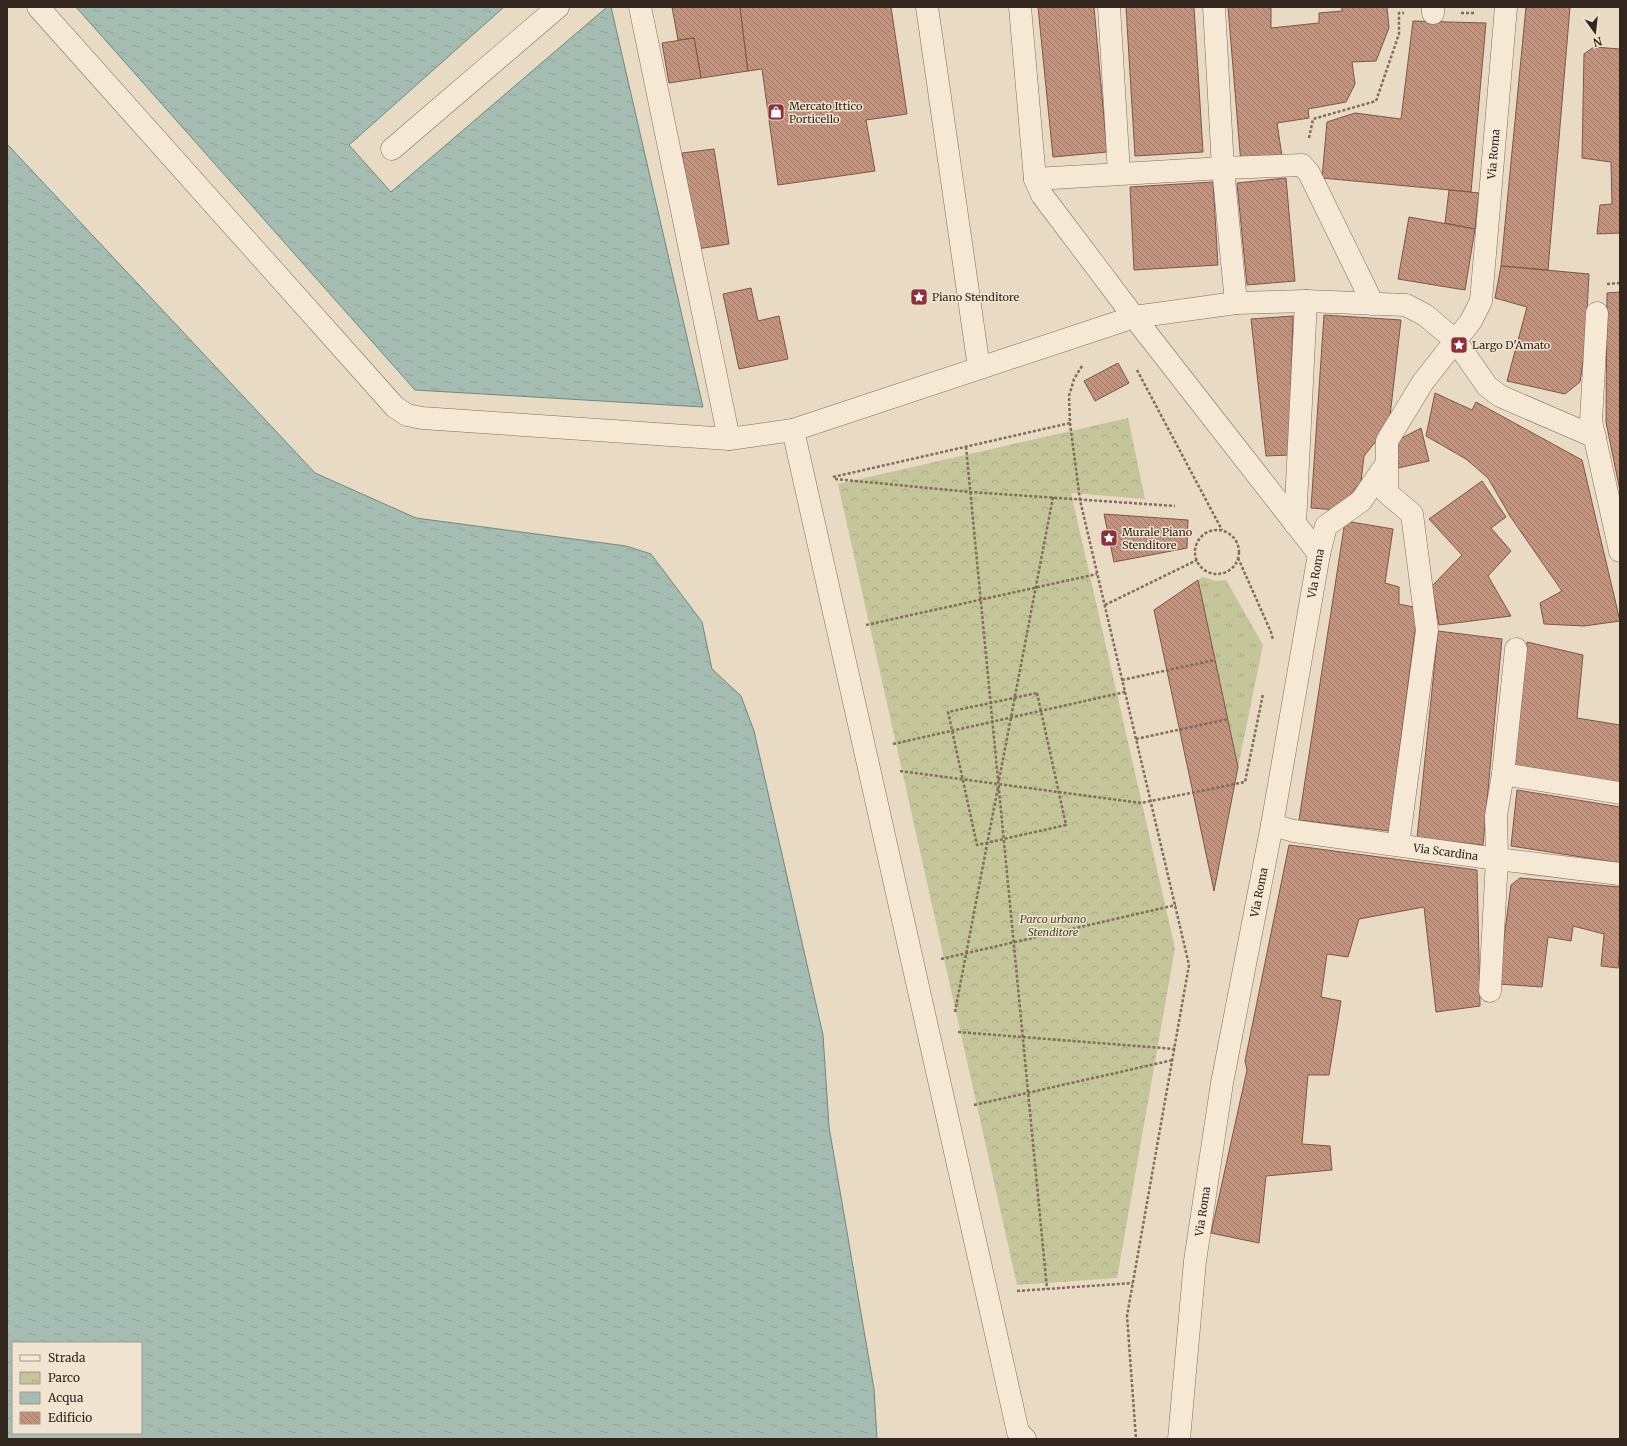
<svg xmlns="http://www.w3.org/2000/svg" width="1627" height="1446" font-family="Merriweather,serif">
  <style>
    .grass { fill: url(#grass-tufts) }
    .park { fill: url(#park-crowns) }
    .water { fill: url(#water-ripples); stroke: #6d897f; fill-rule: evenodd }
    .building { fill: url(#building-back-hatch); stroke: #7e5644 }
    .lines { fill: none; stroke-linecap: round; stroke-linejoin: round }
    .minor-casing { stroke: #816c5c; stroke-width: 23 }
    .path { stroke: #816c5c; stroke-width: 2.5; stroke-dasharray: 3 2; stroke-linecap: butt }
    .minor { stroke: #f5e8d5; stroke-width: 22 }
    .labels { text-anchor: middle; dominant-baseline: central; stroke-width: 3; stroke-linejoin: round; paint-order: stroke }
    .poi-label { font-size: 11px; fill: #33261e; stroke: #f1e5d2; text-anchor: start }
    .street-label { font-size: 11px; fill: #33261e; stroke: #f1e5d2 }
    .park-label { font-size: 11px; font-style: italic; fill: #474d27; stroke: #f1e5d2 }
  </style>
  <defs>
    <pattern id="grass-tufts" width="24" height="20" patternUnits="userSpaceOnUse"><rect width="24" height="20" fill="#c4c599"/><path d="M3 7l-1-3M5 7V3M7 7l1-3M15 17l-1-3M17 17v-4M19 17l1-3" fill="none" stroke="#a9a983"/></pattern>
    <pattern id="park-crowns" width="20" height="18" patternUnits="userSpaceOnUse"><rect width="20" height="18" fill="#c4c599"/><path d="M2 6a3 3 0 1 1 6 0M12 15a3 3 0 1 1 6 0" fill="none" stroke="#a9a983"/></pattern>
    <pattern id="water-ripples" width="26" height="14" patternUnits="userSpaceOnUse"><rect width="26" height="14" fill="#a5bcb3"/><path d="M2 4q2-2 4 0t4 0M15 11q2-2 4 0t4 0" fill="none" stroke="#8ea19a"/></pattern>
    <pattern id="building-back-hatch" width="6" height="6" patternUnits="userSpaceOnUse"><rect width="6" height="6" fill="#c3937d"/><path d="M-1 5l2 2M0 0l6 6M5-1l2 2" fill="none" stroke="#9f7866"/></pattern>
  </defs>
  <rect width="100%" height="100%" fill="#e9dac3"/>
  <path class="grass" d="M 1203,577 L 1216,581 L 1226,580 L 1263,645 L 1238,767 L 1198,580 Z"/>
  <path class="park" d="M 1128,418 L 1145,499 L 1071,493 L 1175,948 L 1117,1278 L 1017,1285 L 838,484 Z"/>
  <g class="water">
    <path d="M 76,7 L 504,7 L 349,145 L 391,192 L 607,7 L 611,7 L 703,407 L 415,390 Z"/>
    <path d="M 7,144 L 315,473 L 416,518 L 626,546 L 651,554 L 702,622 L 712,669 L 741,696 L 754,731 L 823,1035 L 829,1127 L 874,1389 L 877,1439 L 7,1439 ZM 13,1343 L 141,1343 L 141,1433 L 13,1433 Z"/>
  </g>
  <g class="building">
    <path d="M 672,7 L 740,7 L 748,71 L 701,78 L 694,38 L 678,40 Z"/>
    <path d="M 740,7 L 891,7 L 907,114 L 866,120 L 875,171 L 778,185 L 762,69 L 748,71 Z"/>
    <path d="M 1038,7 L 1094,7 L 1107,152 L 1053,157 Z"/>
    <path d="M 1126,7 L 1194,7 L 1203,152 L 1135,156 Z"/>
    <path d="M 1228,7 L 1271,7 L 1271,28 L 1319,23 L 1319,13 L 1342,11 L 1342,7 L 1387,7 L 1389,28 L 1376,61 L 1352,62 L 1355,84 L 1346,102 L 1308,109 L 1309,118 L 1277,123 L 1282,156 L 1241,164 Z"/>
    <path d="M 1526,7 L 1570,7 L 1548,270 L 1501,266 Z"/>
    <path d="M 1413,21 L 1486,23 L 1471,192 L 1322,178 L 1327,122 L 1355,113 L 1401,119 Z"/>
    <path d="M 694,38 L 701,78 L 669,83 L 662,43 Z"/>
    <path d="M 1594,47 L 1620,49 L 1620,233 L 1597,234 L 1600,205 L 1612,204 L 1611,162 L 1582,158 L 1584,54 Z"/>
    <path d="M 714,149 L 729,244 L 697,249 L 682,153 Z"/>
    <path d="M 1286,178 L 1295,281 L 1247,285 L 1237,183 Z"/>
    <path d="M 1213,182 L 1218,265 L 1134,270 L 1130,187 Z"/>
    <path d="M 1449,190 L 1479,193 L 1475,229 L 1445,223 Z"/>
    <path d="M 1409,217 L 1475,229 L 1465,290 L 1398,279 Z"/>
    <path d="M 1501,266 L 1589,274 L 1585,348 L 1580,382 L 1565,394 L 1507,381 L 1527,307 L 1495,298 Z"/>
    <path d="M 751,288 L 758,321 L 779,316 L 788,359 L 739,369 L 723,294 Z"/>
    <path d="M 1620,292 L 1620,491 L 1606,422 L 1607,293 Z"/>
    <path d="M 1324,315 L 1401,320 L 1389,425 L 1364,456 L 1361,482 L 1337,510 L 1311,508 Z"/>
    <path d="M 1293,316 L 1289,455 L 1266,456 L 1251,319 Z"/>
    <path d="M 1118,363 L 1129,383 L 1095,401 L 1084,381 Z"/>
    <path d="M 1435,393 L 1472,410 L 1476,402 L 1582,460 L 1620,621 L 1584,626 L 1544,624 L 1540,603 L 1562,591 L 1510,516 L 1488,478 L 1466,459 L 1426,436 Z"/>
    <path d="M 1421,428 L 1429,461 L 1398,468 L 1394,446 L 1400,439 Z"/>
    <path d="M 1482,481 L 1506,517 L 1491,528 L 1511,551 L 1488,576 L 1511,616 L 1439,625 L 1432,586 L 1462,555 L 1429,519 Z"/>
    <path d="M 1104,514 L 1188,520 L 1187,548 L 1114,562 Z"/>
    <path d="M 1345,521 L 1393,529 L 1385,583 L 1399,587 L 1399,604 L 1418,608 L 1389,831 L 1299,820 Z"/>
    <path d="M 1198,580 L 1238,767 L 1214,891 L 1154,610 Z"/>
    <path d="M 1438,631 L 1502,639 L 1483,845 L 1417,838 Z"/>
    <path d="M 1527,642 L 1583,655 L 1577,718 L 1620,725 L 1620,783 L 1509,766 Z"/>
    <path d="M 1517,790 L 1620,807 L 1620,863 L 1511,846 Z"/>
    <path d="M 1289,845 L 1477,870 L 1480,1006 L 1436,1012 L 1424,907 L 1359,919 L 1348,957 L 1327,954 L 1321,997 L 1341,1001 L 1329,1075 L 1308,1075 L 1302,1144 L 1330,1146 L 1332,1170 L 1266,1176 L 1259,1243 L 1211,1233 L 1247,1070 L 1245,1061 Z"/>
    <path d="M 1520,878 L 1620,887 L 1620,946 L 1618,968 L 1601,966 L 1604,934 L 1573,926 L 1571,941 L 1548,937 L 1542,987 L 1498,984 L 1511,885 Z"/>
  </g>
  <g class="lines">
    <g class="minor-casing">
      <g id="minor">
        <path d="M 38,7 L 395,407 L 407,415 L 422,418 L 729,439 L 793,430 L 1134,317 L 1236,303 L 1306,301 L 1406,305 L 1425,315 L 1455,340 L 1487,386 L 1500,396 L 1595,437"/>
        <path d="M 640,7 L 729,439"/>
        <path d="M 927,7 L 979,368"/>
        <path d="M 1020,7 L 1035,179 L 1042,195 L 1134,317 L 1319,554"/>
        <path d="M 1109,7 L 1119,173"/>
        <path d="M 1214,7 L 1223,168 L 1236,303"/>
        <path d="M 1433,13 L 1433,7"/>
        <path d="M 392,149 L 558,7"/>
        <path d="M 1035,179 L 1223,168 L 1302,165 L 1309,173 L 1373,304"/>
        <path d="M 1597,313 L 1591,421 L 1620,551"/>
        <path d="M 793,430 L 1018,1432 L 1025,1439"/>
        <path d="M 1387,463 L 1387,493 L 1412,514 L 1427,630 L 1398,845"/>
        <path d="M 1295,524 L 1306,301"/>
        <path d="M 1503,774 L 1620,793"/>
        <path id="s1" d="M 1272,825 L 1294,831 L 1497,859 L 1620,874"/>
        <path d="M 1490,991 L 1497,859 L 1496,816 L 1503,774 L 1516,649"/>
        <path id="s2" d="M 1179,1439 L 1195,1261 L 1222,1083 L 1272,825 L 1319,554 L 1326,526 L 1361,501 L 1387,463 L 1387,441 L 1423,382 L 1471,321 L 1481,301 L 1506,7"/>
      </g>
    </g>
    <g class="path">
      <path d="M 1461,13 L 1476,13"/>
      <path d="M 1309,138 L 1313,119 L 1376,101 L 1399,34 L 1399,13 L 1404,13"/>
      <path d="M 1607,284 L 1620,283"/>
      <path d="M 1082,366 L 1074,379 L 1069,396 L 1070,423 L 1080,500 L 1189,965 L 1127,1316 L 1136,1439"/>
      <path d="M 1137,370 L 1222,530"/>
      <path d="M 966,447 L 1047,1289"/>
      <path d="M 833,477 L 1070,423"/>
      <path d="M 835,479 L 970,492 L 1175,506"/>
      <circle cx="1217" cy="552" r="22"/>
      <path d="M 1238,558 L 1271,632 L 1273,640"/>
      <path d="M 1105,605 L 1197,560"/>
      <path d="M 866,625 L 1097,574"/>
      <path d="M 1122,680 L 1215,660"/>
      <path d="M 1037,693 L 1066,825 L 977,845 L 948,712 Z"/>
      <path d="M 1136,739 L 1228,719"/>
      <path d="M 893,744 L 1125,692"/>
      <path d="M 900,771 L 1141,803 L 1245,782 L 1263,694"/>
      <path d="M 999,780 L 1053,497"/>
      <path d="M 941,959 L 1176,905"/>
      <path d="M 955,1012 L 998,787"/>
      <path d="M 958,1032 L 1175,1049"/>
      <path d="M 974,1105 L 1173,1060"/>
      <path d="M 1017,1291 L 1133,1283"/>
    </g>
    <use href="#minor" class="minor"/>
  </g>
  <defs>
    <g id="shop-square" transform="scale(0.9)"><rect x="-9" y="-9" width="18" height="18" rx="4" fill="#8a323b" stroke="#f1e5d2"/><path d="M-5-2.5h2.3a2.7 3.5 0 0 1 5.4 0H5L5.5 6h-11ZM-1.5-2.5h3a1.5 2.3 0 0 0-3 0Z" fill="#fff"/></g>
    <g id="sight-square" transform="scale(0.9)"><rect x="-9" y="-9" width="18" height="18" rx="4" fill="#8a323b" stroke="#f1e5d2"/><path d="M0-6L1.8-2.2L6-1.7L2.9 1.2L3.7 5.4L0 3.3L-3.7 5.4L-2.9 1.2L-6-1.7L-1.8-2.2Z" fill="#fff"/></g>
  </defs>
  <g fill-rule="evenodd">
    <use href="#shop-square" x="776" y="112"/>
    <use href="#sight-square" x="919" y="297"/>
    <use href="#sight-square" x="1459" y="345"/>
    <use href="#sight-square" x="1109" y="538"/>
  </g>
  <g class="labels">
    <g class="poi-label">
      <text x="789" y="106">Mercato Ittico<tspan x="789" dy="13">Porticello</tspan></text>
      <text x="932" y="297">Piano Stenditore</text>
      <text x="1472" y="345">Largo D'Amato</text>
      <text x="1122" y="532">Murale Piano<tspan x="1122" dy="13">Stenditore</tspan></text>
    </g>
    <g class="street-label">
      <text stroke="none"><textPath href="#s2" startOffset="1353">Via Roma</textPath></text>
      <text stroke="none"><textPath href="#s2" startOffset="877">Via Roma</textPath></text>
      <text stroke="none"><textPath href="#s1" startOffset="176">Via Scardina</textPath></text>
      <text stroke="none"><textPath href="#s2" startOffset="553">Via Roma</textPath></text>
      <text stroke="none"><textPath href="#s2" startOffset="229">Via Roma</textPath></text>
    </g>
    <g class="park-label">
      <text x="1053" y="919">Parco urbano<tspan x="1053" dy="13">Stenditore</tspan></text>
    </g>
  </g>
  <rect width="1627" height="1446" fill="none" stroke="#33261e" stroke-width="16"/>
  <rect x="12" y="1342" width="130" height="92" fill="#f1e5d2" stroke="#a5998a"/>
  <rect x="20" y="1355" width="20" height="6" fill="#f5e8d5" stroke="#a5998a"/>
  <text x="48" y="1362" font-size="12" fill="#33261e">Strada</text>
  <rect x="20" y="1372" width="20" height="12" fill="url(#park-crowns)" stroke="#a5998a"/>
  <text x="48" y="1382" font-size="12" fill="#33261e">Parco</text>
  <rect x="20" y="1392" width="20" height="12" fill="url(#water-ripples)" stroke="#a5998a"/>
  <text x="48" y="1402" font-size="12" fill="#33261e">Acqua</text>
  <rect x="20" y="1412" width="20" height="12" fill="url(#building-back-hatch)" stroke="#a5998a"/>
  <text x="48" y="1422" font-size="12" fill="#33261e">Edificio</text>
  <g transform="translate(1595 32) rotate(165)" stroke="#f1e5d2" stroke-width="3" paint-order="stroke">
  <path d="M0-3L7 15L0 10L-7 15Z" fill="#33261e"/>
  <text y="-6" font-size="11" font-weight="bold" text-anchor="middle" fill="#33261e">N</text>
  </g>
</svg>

● ● ● ● ● ● ●

| WHAT IS NEEDED |
Beginning at the line above that contains "#816c5c; stroke-width: 23", return each line exactly through the line that contains "middle; dominant-baseline: central;", and no others.

| RESULT OF THIS EXERCISE |
    .minor-casing { stroke: #816c5c; stroke-width: 23 }
    .path { stroke: #816c5c; stroke-width: 2.5; stroke-dasharray: 3 2; stroke-linecap: butt }
    .minor { stroke: #f5e8d5; stroke-width: 22 }
    .labels { text-anchor: middle; dominant-baseline: central; stroke-width: 3; stroke-linejoin: round; paint-order: stroke }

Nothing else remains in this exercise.